What Makes BioLab Bench Different From Other AI Benchmarks?

BioLab Bench sets a new industry standard for evaluating AI agents in life sciences. Unlike traditional benchmarks that measure whether an AI system generates plausible answers, BioLab Bench evaluates whether an agent can actually execute tasks on real automation equipment. The framework assesses AI performance across multiple dimensions:

  • Real-World Task Coverage: The benchmark spans from fundamental laboratory operations to complex multi-step workflows, stratified across three difficulty levels to test AI performance at different complexity tiers.
  • Full-Chain Assessment: Rather than checking only whether an agent generates a plausible protocol, BioLab Bench evaluates each step, including intent interpretation, protocol design, device-agnostic standard operating procedure generation, device-specific SOP translation, machine code production, and successful execution verification.
  • Cross-Device Transferability: The benchmark can be deployed on different automated laboratory platforms to test whether an AI agent can comprehend experimental tasks and generate executable actions adapted to varying hardware configurations, assessing cross-device generalization capability.

This comprehensive approach addresses a critical gap in AI evaluation. Previous benchmarks measured whether AI could write good protocols. BioLab Bench measures whether those protocols actually work when executed on real machines.

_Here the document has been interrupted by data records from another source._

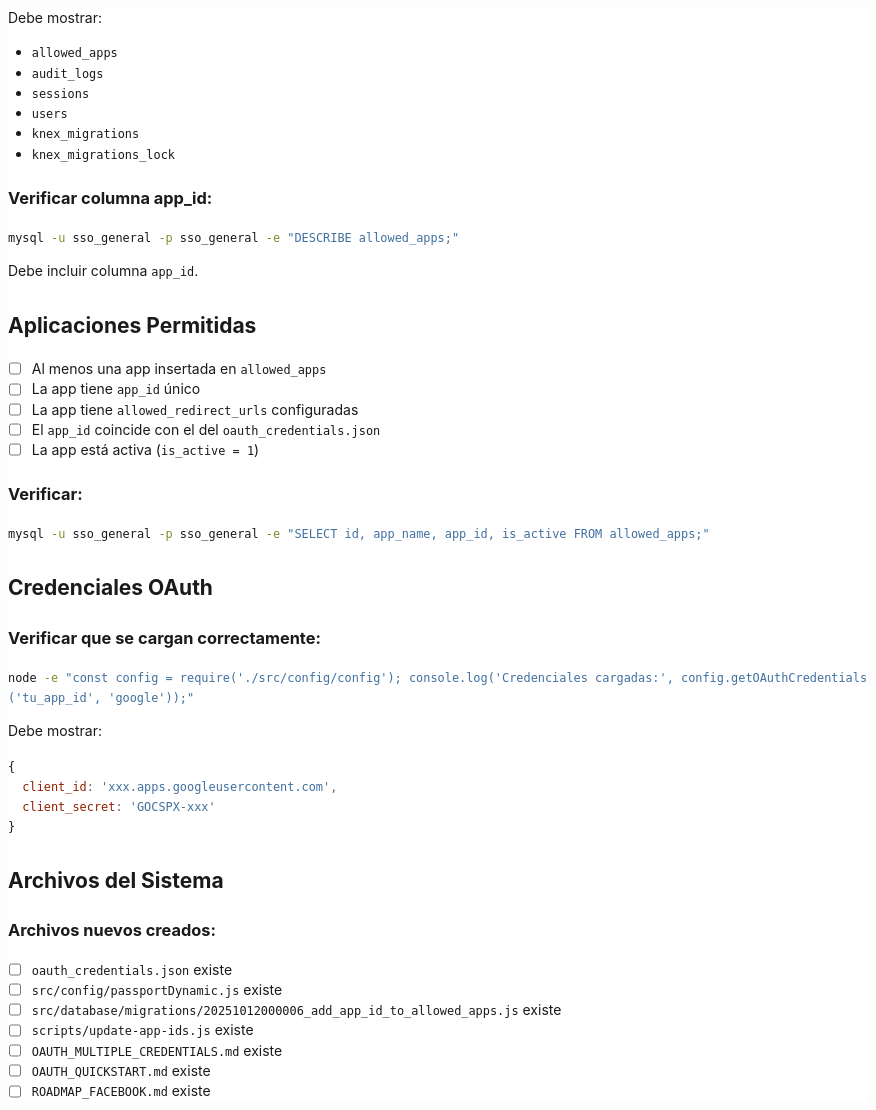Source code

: Debe mostrar:
- `allowed_apps`
- `audit_logs`
- `sessions`
- `users`
- `knex_migrations`
- `knex_migrations_lock`

### Verificar columna app_id:
```bash
mysql -u sso_general -p sso_general -e "DESCRIBE allowed_apps;"
```

Debe incluir columna `app_id`.

## Aplicaciones Permitidas

- [ ] Al menos una app insertada en `allowed_apps`
- [ ] La app tiene `app_id` único
- [ ] La app tiene `allowed_redirect_urls` configuradas
- [ ] El `app_id` coincide con el del `oauth_credentials.json`
- [ ] La app está activa (`is_active = 1`)

### Verificar:
```bash
mysql -u sso_general -p sso_general -e "SELECT id, app_name, app_id, is_active FROM allowed_apps;"
```

## Credenciales OAuth

### Verificar que se cargan correctamente:
```bash
node -e "const config = require('./src/config/config'); console.log('Credenciales cargadas:', config.getOAuthCredentials('tu_app_id', 'google'));"
```

Debe mostrar:
```javascript
{
  client_id: 'xxx.apps.googleusercontent.com',
  client_secret: 'GOCSPX-xxx'
}
```

## Archivos del Sistema

### Archivos nuevos creados:
- [ ] `oauth_credentials.json` existe
- [ ] `src/config/passportDynamic.js` existe
- [ ] `src/database/migrations/20251012000006_add_app_id_to_allowed_apps.js` existe
- [ ] `scripts/update-app-ids.js` existe
- [ ] `OAUTH_MULTIPLE_CREDENTIALS.md` existe
- [ ] `OAUTH_QUICKSTART.md` existe
- [ ] `ROADMAP_FACEBOOK.md` existe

"It reflects a different path from the pure compute race. While leading AI companies rely on scale compute to push the capabilities of general-purpose models, we take a different approach. Through agent scaling and closed-loop data engineering, we organize real-world tasks, device constraints, expert feedback, and wet-lab results into a training ground where AI continuously evolves," noted Dr. Yang Meng, CEO of Genoria AI.

Dr. Yang Meng, CEO of Genoria AI

What Does This Mean for the Future of Biological Research?

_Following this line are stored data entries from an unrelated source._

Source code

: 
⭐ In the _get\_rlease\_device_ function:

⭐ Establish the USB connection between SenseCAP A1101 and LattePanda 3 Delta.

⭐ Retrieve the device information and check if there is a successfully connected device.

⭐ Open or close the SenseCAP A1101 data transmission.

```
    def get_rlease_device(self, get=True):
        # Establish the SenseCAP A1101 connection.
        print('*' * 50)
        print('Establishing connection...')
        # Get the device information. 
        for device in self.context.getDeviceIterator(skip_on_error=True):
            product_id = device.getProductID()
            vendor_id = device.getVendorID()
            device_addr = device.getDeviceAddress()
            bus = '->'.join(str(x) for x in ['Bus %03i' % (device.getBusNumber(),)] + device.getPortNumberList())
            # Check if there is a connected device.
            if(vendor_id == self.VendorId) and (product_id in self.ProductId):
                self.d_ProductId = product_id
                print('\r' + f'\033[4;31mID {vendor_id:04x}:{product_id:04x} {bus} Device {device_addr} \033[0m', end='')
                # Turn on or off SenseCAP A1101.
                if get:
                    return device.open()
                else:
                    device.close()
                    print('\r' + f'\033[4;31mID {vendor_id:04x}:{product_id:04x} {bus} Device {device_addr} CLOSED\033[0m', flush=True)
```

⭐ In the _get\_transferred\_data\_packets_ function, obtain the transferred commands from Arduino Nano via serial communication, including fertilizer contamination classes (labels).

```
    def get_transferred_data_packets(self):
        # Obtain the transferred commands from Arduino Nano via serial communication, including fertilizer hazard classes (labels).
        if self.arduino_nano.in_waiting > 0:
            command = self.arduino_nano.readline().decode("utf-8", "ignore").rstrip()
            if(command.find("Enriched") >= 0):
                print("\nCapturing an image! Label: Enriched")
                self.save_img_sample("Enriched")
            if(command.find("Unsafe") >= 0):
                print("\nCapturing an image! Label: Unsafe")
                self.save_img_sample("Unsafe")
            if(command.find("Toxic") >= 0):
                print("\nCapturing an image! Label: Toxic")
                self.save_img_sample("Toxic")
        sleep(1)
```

The implications extend far beyond academic benchmarks. MGI Tech envisions a future where bioagents no longer improve solely through text-based training. Instead, through the Physical AI experimental loop, they will continuously accumulate real research tasks, automation operations, expert validations, failure cases, and wet-lab feedback. This massive corpus of physical experimental data will enable bioagents to develop integrated reasoning, execution, and validation capabilities, ultimately powering 24/7 unattended intelligent laboratories.

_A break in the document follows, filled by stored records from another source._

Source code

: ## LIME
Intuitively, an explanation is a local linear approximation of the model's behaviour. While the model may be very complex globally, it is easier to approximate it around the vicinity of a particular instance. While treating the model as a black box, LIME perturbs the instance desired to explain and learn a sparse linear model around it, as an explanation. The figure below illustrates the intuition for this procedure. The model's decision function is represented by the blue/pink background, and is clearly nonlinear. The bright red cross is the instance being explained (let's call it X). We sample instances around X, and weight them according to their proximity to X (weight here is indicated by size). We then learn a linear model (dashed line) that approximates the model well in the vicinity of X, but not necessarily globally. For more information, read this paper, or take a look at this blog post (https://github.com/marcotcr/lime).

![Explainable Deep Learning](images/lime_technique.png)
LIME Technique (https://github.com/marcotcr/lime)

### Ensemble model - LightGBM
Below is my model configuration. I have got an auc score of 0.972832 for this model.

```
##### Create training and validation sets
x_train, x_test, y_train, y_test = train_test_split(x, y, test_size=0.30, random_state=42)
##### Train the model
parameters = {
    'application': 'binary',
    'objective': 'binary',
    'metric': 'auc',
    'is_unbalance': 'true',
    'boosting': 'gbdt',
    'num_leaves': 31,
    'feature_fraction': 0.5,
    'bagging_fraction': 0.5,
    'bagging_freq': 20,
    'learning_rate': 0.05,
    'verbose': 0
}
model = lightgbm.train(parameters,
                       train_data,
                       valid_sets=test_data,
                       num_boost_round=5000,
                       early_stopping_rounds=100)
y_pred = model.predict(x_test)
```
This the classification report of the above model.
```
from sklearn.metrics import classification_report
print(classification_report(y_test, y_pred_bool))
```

This represents a fundamental shift in how AI research is conducted in life sciences. Rather than training AI systems on text and hoping they transfer to real-world problems, researchers are now building AI systems that learn directly from physical experiments. The feedback loop between digital intelligence and physical execution creates a training ground that mirrors how human scientists actually learn.

MGI Tech's exploration of AI in life sciences dates back to 2019. In 2025, the team published research in Nature Biomedical Engineering introducing "PrimeGen," a dry-wet collaborative multi-agent system that integrated primer design, experimental validation, and automated workstation execution into a closed-loop workflow. The new Physical AI initiative builds on this foundation, leveraging MGI's unique hardware-native advantages and real-world deployment expertise gained from over 3,800 users globally.

The research behind ProtoPilot and BioLab Bench was published as a preprint on arXiv in June 2026, making the findings available to the broader research community. This openness reflects a broader trend in AI research toward transparency and reproducibility, even as the technology becomes more sophisticated and capable.